Reproduce the text lines of every entry below without any changes, and leave the pictures out of your answer.

Extracted page text data
################

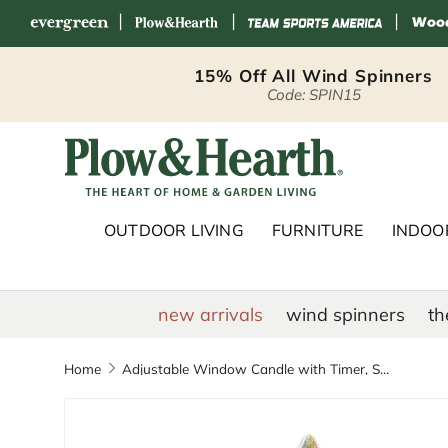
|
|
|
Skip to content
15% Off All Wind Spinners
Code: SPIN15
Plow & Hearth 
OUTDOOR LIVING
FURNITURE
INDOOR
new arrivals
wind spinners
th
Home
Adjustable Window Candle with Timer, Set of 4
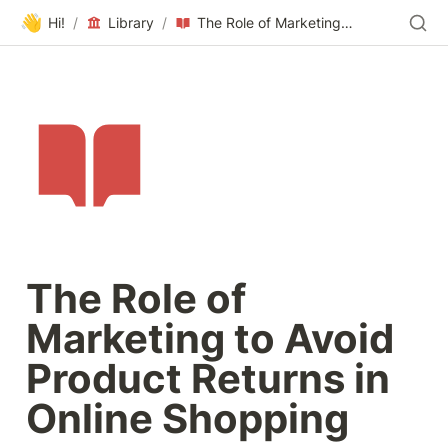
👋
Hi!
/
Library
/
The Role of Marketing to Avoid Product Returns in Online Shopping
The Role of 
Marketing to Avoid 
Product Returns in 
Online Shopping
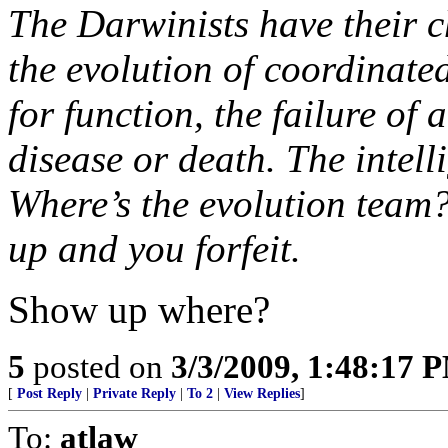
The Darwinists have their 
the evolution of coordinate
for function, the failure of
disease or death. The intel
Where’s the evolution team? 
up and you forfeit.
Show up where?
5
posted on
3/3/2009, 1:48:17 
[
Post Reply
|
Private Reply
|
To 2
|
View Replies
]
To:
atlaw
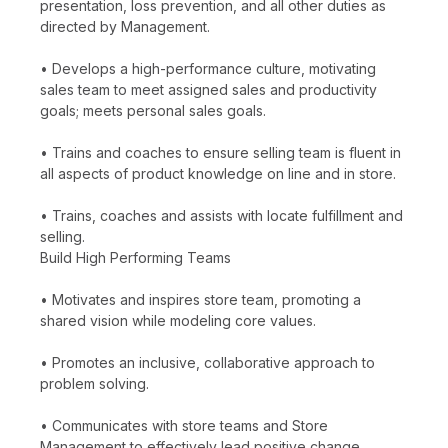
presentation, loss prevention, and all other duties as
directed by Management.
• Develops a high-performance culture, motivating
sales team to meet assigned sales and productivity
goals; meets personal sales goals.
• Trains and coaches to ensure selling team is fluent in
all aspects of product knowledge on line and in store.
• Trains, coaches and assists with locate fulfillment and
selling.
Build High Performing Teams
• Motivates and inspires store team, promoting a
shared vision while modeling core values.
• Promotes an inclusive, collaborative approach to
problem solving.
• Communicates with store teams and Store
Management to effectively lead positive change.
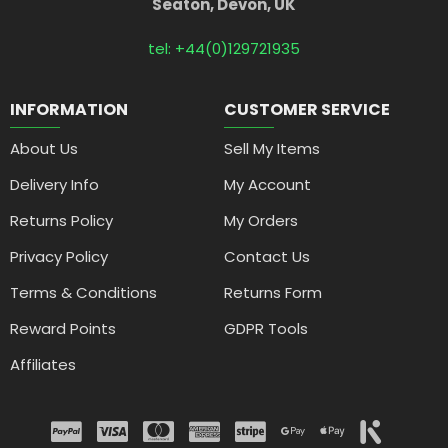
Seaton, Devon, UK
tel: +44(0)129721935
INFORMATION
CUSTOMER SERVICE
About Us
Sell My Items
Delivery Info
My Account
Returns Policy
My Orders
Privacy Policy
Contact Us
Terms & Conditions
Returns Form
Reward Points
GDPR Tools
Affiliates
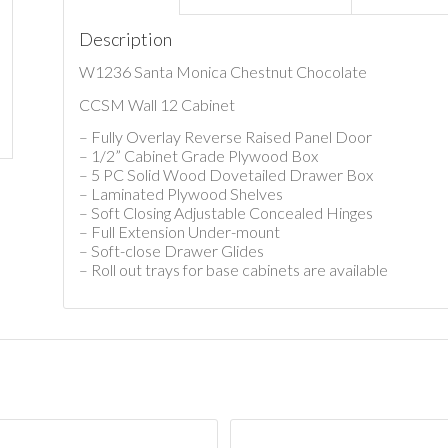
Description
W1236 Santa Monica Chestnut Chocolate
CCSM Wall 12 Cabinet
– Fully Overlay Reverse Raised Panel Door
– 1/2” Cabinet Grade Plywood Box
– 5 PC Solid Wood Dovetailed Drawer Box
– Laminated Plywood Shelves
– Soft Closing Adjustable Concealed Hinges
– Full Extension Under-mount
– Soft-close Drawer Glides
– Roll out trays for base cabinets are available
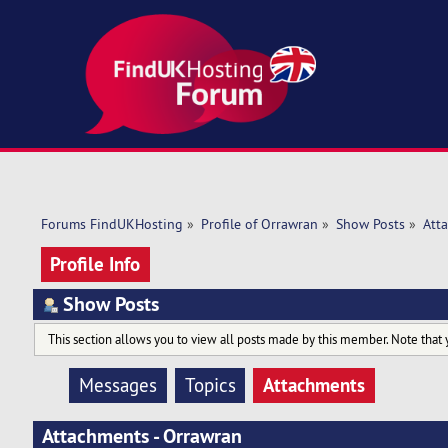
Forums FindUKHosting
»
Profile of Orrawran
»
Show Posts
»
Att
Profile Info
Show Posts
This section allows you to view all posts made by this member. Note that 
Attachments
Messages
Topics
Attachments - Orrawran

################

Written answer
|
|
|
Skip to content
15% Off All Wind Spinners
Code: SPIN15
Plow & Hearth 
OUTDOOR LIVING
FURNITURE
INDOOR
new arrivals
wind spinners
th
Home
Adjustable Window Candle with Timer, Set of 4
👋
Hi!
/
Library
/
The Role of Marketing to Avoid Product Returns in Online Shopping
The Role of 
Marketing to Avoid 
Product Returns in 
Online Shopping
The Darwinists have their 
the evolution of coordinate
for function, the failure of
disease or death. The intel
Where’s the evolution team? 
up and you forfeit.
Show up where?
5
posted on
3/3/2009, 1:48:17 
[
Post Reply
|
Private Reply
|
To 2
|
View Replies
]
To:
atlaw
presentation, loss prevention, and all other duties as
directed by Management.
• Develops a high-performance culture, motivating
sales team to meet assigned sales and productivity
goals; meets personal sales goals.
• Trains and coaches to ensure selling team is fluent in
all aspects of product knowledge on line and in store.
• Trains, coaches and assists with locate fulfillment and
selling.
Build High Performing Teams
• Motivates and inspires store team, promoting a
shared vision while modeling core values.
• Promotes an inclusive, collaborative approach to
problem solving.
• Communicates with store teams and Store
Management to effectively lead positive change.
Seaton, Devon, UK
tel: +44(0)129721935
INFORMATION
CUSTOMER SERVICE
About Us
Sell My Items
Delivery Info
My Account
Returns Policy
My Orders
Privacy Policy
Contact Us
Terms & Conditions
Returns Form
Reward Points
GDPR Tools
Affiliates
Description
W1236 Santa Monica Chestnut Chocolate
CCSM Wall 12 Cabinet
– Fully Overlay Reverse Raised Panel Door
– 1/2” Cabinet Grade Plywood Box
– 5 PC Solid Wood Dovetailed Drawer Box
– Laminated Plywood Shelves
– Soft Closing Adjustable Concealed Hinges
– Full Extension Under-mount
– Soft-close Drawer Glides
– Roll out trays for base cabinets are available
Forums FindUKHosting
»
Profile of Orrawran
»
Show Posts
»
Att
Profile Info
Show Posts
This section allows you to view all posts made by this member. Note that 
Attachments
Messages
Topics
Attachments - Orrawran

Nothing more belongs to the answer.